### DATASET
═══

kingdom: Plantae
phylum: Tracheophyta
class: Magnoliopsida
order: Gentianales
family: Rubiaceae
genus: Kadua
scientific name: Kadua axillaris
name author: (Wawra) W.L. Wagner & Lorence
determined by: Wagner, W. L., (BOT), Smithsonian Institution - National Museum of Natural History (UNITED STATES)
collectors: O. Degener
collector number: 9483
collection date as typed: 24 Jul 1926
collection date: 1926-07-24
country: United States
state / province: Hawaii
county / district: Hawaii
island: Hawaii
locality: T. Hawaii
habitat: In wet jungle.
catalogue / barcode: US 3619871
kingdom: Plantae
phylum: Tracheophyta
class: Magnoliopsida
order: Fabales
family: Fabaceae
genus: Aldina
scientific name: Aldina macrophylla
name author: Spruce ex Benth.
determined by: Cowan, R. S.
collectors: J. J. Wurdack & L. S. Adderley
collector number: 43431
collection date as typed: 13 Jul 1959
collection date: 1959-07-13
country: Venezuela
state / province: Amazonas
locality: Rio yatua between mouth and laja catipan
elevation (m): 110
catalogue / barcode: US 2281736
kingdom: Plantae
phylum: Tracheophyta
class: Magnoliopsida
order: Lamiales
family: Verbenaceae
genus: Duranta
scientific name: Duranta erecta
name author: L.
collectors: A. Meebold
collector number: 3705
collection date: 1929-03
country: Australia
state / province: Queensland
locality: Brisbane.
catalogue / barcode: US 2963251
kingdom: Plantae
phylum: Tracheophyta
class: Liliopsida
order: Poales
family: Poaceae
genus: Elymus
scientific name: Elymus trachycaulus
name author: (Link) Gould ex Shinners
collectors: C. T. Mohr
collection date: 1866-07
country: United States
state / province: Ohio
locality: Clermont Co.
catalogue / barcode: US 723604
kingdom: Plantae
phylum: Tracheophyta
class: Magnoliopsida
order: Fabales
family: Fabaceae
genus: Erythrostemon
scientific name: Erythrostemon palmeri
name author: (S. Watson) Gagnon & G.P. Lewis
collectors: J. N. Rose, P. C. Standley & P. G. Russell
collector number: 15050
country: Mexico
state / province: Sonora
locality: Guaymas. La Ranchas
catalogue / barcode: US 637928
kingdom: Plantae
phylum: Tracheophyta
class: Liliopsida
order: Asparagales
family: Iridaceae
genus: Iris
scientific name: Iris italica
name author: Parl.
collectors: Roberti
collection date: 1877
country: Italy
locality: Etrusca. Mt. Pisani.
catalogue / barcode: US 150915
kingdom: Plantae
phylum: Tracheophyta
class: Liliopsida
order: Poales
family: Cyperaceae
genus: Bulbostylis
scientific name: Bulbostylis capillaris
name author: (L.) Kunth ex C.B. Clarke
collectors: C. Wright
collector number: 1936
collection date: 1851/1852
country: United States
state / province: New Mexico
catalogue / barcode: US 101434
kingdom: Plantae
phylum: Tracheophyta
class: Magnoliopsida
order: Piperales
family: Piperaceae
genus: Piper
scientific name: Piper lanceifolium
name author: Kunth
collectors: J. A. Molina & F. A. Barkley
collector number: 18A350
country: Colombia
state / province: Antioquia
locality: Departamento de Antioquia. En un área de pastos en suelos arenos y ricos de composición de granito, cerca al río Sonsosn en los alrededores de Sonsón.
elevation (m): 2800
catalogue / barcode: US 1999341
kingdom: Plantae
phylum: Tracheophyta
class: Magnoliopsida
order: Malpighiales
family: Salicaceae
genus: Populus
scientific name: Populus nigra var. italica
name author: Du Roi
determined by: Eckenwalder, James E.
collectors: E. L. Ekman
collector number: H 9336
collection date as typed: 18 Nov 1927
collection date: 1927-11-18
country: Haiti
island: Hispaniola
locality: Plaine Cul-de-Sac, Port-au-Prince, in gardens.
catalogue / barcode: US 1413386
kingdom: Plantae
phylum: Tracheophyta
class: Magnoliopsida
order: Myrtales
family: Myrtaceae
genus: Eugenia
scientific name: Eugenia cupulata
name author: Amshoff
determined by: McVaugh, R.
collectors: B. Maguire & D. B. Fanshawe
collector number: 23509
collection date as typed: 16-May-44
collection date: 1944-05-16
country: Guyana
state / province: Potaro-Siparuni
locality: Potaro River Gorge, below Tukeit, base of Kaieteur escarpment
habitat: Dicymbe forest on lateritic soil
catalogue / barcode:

═══

### WHAT YOU SHOULD DO
Could you give all of these lines again, changing every "collection date as typed" to "verbatim date" and leaving everything else unchanged?

### EXERCISE ANSWER
kingdom: Plantae
phylum: Tracheophyta
class: Magnoliopsida
order: Gentianales
family: Rubiaceae
genus: Kadua
scientific name: Kadua axillaris
name author: (Wawra) W.L. Wagner & Lorence
determined by: Wagner, W. L., (BOT), Smithsonian Institution - National Museum of Natural History (UNITED STATES)
collectors: O. Degener
collector number: 9483
verbatim date: 24 Jul 1926
collection date: 1926-07-24
country: United States
state / province: Hawaii
county / district: Hawaii
island: Hawaii
locality: T. Hawaii
habitat: In wet jungle.
catalogue / barcode: US 3619871
kingdom: Plantae
phylum: Tracheophyta
class: Magnoliopsida
order: Fabales
family: Fabaceae
genus: Aldina
scientific name: Aldina macrophylla
name author: Spruce ex Benth.
determined by: Cowan, R. S.
collectors: J. J. Wurdack & L. S. Adderley
collector number: 43431
verbatim date: 13 Jul 1959
collection date: 1959-07-13
country: Venezuela
state / province: Amazonas
locality: Rio yatua between mouth and laja catipan
elevation (m): 110
catalogue / barcode: US 2281736
kingdom: Plantae
phylum: Tracheophyta
class: Magnoliopsida
order: Lamiales
family: Verbenaceae
genus: Duranta
scientific name: Duranta erecta
name author: L.
collectors: A. Meebold
collector number: 3705
collection date: 1929-03
country: Australia
state / province: Queensland
locality: Brisbane.
catalogue / barcode: US 2963251
kingdom: Plantae
phylum: Tracheophyta
class: Liliopsida
order: Poales
family: Poaceae
genus: Elymus
scientific name: Elymus trachycaulus
name author: (Link) Gould ex Shinners
collectors: C. T. Mohr
collection date: 1866-07
country: United States
state / province: Ohio
locality: Clermont Co.
catalogue / barcode: US 723604
kingdom: Plantae
phylum: Tracheophyta
class: Magnoliopsida
order: Fabales
family: Fabaceae
genus: Erythrostemon
scientific name: Erythrostemon palmeri
name author: (S. Watson) Gagnon & G.P. Lewis
collectors: J. N. Rose, P. C. Standley & P. G. Russell
collector number: 15050
country: Mexico
state / province: Sonora
locality: Guaymas. La Ranchas
catalogue / barcode: US 637928
kingdom: Plantae
phylum: Tracheophyta
class: Liliopsida
order: Asparagales
family: Iridaceae
genus: Iris
scientific name: Iris italica
name author: Parl.
collectors: Roberti
collection date: 1877
country: Italy
locality: Etrusca. Mt. Pisani.
catalogue / barcode: US 150915
kingdom: Plantae
phylum: Tracheophyta
class: Liliopsida
order: Poales
family: Cyperaceae
genus: Bulbostylis
scientific name: Bulbostylis capillaris
name author: (L.) Kunth ex C.B. Clarke
collectors: C. Wright
collector number: 1936
collection date: 1851/1852
country: United States
state / province: New Mexico
catalogue / barcode: US 101434
kingdom: Plantae
phylum: Tracheophyta
class: Magnoliopsida
order: Piperales
family: Piperaceae
genus: Piper
scientific name: Piper lanceifolium
name author: Kunth
collectors: J. A. Molina & F. A. Barkley
collector number: 18A350
country: Colombia
state / province: Antioquia
locality: Departamento de Antioquia. En un área de pastos en suelos arenos y ricos de composición de granito, cerca al río Sonsosn en los alrededores de Sonsón.
elevation (m): 2800
catalogue / barcode: US 1999341
kingdom: Plantae
phylum: Tracheophyta
class: Magnoliopsida
order: Malpighiales
family: Salicaceae
genus: Populus
scientific name: Populus nigra var. italica
name author: Du Roi
determined by: Eckenwalder, James E.
collectors: E. L. Ekman
collector number: H 9336
verbatim date: 18 Nov 1927
collection date: 1927-11-18
country: Haiti
island: Hispaniola
locality: Plaine Cul-de-Sac, Port-au-Prince, in gardens.
catalogue / barcode: US 1413386
kingdom: Plantae
phylum: Tracheophyta
class: Magnoliopsida
order: Myrtales
family: Myrtaceae
genus: Eugenia
scientific name: Eugenia cupulata
name author: Amshoff
determined by: McVaugh, R.
collectors: B. Maguire & D. B. Fanshawe
collector number: 23509
verbatim date: 16-May-44
collection date: 1944-05-16
country: Guyana
state / province: Potaro-Siparuni
locality: Potaro River Gorge, below Tukeit, base of Kaieteur escarpment
habitat: Dicymbe forest on lateritic soil
catalogue / barcode:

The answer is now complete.